Wachstum nicht ohne Gemeinsinn
Europa muss auch weiterhin im internationalen Vergleich mit den anderen großen Wirtschaftsräumen wettbewerbsfähig sein. Dies darf aber nicht auf Kosten sozialer Standards geschehen. Das Prinzip der sozialen Markwirtschaft, welches auf den Grundlagen der katholischen Soziallehre aufbaut, ist für die Kolpingjugend ein wichtiger Maßstab, und deswegen soll dies in Europa gefördert werden. Dazu gehören vor allem sozialverträgliche Beschäftigungsverhältnisse für Jung und Alt. Bei Löhnen darf es kein "Race to the Bottom" geben - nicht innerhalb bestimmter Branchen und erst recht nicht zwischen West- und Ost-, Nord- und Südeuropa. Die Einhaltung sozialer und arbeitsrechtlicher Standards (2) muss auch im Handel mit Drittstaaten eingehalten werden. Als Mindestvoraussetzung für Freihandelsabkommen mit Nicht-EU-Ländern müssen die vergleichsweise hohen europäischen Standards geschützt werden und die staatliche Rechtsprechung darf nicht ausgehöhlt werden.

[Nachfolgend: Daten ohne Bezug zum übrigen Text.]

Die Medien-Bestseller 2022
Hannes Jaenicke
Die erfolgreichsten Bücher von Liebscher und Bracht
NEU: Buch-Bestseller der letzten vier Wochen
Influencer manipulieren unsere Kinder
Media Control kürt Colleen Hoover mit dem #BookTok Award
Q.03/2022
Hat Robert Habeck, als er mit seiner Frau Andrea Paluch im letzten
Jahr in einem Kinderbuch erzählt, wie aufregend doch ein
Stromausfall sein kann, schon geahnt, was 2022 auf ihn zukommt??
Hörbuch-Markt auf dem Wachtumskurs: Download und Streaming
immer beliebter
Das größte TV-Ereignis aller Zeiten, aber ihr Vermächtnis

Zu einem Binnenmarkt, der die Bedürfnisse der Bürgerinnen und Bürger in den Mittelpunkt stellt, muss auch die entschiedene Bekämpfung von Steuerdumping und Steuervermeidung gehören. Multinationale Unternehmen, wie z.B. die großen Internetkonzerne, dürfen keine Sonderkonzessionen erhalten, wenn es darum geht, Steuern zu entrichten. Denn dadurch fehlen Steuergelder, die der Förderung von Bildung und sozialem Zusammenhalt zugutekommen könnten. Auch Finanzmarktspekulationen, die z.B. durch Wetten auf Aktienkurse, Rohstoffe und Nahrungsmittel zu Lasten des Allgemeinwohls gehen, müssen eingedämmt werden. Dazu ist die Einführung einer europaweiten Finanztransaktionssteuer dringend erforderlich.

Die Europäische Säule sozialer Rechte kann nur ein erster Schritt sein
Die EU braucht neben ihrem ökonomischen auch ein soziales Fundament. Dies bedeutet keine Gleichmacherei von Sozialstandards und Arbeitsbedingungen bis ins kleinste Detail. Es bedarf aber eines gemeinsamen Rahmens, in dem verbindende und verbindliche Mindeststandards festgelegt sind.

Auf ihrem Sozialgipfel im November 2017 haben sich die Staats- und Regierungschefs der EU auf eine Europäische Säule sozialer Rechte verständigt. In drei Kapiteln mit insgesamt 20 Grundsätzen haben sie sich darin auf gemeinsame Leitlinien im Hinblick auf "Chancengleichheit und Arbeitsmarktzugang", "Faire Arbeitsbedingungen" sowie "Sozialschutz und soziale Inklusion" verständigt. (3)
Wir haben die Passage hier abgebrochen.